Recommendation (vi). If doctors are permitted to prescribe cannabis on an unlicensed basis, the medical professional bodies should provide firm guidance on how to do so responsibly; and safeguards must be put in place by the professional regulatory bodies to prevent diversion to improper purposes

  19. The recommendation falls because the Government is unwilling to allow cannabis to be prescribed on an unlicensed basis. But it may be worth describing some of the implications of the recommendation were it to be implemented.

  20. If cannabis could be prescribed on a named patient basis the doctor would, as the report acknowledges, take on him or herself full responsibility not only for the welfare of their patient but also for a person being allowed to possess cannabis. In the case of cannabis we do not believe that it would be reasonable to burden doctors with that responsibility.

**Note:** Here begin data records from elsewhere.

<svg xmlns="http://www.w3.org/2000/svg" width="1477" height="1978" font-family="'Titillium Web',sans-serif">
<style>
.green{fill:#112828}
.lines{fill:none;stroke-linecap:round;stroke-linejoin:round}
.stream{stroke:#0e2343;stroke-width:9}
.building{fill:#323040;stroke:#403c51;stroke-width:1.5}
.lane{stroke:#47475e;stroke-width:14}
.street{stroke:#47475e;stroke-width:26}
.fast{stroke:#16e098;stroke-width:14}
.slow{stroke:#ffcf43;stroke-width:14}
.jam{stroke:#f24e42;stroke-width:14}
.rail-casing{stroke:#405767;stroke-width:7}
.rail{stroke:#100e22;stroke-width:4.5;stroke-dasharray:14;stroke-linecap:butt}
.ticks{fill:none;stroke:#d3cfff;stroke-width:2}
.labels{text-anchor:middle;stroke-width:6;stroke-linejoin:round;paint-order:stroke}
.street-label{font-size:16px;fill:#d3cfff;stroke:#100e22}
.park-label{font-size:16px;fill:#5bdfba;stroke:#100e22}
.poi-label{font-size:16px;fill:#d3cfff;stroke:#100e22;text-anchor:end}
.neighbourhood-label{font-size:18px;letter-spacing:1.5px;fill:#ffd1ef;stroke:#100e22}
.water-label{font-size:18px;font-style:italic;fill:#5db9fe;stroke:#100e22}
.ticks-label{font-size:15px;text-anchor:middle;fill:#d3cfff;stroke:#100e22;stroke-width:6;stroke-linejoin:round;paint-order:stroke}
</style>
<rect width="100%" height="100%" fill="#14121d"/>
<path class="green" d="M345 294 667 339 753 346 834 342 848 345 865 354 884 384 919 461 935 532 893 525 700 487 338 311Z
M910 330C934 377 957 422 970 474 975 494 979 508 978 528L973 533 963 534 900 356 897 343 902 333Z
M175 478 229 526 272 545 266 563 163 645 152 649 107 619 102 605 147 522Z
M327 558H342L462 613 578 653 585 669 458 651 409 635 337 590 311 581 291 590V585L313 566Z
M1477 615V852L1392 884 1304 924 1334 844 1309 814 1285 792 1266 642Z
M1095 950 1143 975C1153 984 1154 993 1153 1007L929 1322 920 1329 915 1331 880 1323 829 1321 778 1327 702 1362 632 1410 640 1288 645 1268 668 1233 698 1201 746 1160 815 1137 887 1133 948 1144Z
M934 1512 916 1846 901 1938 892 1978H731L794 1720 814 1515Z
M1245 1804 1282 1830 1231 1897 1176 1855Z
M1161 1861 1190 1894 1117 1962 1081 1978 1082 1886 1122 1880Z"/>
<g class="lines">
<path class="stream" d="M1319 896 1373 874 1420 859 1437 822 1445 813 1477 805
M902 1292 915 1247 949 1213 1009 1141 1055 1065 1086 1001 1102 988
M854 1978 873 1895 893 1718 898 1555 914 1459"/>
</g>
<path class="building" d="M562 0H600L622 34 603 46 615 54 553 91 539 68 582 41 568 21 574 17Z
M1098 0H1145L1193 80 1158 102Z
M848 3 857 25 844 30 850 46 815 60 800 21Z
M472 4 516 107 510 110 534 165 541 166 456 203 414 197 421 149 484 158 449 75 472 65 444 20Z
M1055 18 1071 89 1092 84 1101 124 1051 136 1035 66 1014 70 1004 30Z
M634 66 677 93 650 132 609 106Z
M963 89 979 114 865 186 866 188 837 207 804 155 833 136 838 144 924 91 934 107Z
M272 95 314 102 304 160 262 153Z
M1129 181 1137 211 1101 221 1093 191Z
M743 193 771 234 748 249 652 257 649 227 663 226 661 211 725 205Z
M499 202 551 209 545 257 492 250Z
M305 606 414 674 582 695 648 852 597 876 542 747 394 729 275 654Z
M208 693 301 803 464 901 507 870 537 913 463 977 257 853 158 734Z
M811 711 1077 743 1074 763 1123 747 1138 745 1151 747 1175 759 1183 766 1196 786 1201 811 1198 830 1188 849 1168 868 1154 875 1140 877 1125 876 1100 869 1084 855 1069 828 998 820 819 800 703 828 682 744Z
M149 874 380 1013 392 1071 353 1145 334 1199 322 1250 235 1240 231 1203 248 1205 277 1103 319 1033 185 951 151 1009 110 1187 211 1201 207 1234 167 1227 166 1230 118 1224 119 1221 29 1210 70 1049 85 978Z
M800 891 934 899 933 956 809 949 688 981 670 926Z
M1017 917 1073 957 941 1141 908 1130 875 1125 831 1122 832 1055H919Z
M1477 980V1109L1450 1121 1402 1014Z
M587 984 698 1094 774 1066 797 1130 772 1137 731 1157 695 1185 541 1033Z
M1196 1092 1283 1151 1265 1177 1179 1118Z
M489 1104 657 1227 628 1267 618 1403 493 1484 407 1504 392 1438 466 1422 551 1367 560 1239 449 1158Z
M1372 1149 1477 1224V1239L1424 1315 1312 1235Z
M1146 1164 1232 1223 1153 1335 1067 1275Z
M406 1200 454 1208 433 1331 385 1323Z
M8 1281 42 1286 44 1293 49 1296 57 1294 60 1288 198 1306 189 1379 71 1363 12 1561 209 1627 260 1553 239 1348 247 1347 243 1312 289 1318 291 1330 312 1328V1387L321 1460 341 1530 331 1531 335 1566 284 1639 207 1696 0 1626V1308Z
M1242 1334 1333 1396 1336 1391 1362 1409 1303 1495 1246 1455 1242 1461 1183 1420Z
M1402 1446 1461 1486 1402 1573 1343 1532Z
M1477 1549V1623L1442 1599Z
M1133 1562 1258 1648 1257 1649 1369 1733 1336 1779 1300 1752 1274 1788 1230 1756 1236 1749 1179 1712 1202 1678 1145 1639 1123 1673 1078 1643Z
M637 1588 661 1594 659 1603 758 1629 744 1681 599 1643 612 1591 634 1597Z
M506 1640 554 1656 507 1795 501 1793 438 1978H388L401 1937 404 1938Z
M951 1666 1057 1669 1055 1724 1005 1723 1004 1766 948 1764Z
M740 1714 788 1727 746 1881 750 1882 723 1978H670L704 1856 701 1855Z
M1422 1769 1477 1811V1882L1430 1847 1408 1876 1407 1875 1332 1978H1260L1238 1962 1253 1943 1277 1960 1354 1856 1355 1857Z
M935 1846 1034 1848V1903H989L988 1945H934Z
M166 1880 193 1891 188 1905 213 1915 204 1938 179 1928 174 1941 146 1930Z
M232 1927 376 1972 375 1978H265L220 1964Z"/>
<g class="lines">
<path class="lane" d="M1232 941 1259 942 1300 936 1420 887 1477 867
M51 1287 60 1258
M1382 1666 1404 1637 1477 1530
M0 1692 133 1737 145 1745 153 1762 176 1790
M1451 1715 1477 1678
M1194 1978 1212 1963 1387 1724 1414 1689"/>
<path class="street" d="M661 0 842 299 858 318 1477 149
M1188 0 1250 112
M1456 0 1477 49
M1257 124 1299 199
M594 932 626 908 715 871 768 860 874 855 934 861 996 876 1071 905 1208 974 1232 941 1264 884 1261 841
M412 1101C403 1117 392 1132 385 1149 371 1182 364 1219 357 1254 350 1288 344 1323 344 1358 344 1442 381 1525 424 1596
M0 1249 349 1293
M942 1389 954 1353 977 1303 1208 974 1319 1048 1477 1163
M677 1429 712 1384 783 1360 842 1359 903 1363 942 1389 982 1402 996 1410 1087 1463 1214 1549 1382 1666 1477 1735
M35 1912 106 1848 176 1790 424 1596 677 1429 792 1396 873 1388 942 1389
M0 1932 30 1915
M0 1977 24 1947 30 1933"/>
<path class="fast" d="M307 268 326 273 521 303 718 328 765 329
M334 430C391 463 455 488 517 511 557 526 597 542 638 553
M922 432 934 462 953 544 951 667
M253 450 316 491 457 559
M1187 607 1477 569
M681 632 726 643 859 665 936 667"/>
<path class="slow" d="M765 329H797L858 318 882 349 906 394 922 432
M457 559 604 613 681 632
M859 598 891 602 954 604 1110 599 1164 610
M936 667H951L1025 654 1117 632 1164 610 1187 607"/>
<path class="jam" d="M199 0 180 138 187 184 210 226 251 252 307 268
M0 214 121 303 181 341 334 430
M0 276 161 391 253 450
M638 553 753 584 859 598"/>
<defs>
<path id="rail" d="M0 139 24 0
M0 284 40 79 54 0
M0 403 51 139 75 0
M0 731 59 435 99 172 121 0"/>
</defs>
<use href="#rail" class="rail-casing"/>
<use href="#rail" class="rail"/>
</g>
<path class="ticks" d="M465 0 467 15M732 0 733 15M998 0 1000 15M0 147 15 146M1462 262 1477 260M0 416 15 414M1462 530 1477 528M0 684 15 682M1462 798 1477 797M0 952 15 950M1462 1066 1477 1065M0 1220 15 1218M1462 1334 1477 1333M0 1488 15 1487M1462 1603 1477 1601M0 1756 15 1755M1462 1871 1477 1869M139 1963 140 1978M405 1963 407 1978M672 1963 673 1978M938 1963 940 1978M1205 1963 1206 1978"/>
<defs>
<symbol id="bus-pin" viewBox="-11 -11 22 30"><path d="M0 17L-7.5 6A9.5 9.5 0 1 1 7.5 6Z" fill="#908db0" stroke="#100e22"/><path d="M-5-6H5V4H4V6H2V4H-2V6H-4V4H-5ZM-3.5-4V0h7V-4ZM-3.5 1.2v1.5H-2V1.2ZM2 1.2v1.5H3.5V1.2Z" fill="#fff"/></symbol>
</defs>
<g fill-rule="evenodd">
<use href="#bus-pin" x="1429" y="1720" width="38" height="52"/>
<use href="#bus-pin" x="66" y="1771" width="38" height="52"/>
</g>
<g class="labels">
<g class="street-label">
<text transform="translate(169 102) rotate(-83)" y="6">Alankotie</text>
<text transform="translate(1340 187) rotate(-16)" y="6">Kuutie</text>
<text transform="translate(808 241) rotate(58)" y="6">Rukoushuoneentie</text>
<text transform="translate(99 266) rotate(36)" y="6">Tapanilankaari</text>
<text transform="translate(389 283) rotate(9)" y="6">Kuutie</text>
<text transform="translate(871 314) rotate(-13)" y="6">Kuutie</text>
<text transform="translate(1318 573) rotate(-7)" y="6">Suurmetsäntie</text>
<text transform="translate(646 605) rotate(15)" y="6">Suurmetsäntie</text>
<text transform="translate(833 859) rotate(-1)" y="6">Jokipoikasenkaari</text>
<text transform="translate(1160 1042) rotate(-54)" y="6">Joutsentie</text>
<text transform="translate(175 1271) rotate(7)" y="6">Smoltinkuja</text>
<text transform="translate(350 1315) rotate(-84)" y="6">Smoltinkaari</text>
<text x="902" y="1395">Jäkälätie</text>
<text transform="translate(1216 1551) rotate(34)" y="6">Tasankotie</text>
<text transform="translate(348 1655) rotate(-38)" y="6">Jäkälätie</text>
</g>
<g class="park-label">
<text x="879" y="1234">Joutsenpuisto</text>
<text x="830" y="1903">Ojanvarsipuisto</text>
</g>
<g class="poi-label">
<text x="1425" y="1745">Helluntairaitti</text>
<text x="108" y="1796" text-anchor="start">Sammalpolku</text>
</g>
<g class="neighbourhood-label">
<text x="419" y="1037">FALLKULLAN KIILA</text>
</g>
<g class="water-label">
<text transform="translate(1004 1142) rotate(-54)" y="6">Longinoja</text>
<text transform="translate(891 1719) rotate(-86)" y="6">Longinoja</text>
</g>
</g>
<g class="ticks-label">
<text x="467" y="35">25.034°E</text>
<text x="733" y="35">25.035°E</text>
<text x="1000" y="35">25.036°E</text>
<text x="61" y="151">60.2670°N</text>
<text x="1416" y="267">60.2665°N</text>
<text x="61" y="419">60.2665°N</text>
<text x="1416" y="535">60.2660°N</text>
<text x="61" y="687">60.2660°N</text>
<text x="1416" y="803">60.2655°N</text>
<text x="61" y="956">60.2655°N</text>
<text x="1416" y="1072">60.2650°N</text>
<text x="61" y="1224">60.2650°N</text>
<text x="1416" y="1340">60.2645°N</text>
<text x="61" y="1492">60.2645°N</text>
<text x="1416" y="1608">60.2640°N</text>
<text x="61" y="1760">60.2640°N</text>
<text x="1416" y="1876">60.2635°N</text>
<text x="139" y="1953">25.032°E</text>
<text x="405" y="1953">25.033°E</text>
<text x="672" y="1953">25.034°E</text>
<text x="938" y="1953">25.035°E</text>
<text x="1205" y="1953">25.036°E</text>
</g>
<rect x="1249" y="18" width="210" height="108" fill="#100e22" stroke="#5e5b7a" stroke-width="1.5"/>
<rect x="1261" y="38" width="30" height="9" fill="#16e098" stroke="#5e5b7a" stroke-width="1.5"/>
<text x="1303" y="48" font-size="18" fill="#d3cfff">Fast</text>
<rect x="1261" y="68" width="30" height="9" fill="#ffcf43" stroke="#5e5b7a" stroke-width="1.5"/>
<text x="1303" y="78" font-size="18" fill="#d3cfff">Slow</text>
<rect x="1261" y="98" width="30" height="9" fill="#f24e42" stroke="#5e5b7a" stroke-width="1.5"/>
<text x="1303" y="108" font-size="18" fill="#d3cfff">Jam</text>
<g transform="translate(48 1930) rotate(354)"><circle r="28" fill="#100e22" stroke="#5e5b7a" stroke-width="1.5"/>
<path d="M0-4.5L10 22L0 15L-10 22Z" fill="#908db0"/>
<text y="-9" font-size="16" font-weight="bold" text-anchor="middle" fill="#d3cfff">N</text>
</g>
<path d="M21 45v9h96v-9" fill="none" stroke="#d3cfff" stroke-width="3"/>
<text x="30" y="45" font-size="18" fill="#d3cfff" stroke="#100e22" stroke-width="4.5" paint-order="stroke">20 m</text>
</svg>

  21. If doctors were permitted to prescribe cannabis it could, in the absence of a marketing authorisation (product licence), be prescribed for any ailment which the doctor chose. Doctors would come under enormous pressure from some patients to prescribe cannabis for a variety of conditions. In the face of that pressure, whatever guidance might be given by their professional bodies, without statutory control some doctors would undoubtedly give in and prescribe; other doctors believing in the benefits of cannabis would prescribe it anyway. It would not be long before the situation deteriorated to the extent now seen in California where "cannabis clubs" provide supplies on a doctor's certificate purchased by the patient. This situation is now being challenged by the federal authorities.

  22. Allowing raw cannabis (which would usually be smoked) as a medicine would seriously blur the distinction between misuse and therapeutic use. It would send confusing messages to the public about the risks of misusing the drug. People caught in possession of unprescribed cannabis by the police would frequently argue that it was for therapeutic purposes and claim that the prescription had been lost.

  23. On the other hand, if a medicinal form of the drug were available it would be possible to retain a clear difference between the two forms. The risk of diversion of the medicinal form to the illicit market would be no greater than it is for current medicines which contain controlled drugs, on which there are controls on production, supply and possession.

Recommendation (vii). Cannabis and its derivatives should continue to be controlled drugs

  24. The Government agrees and is glad of the Committee's concurrence that raw cannabis should not be permitted for non-therapeutic purposes.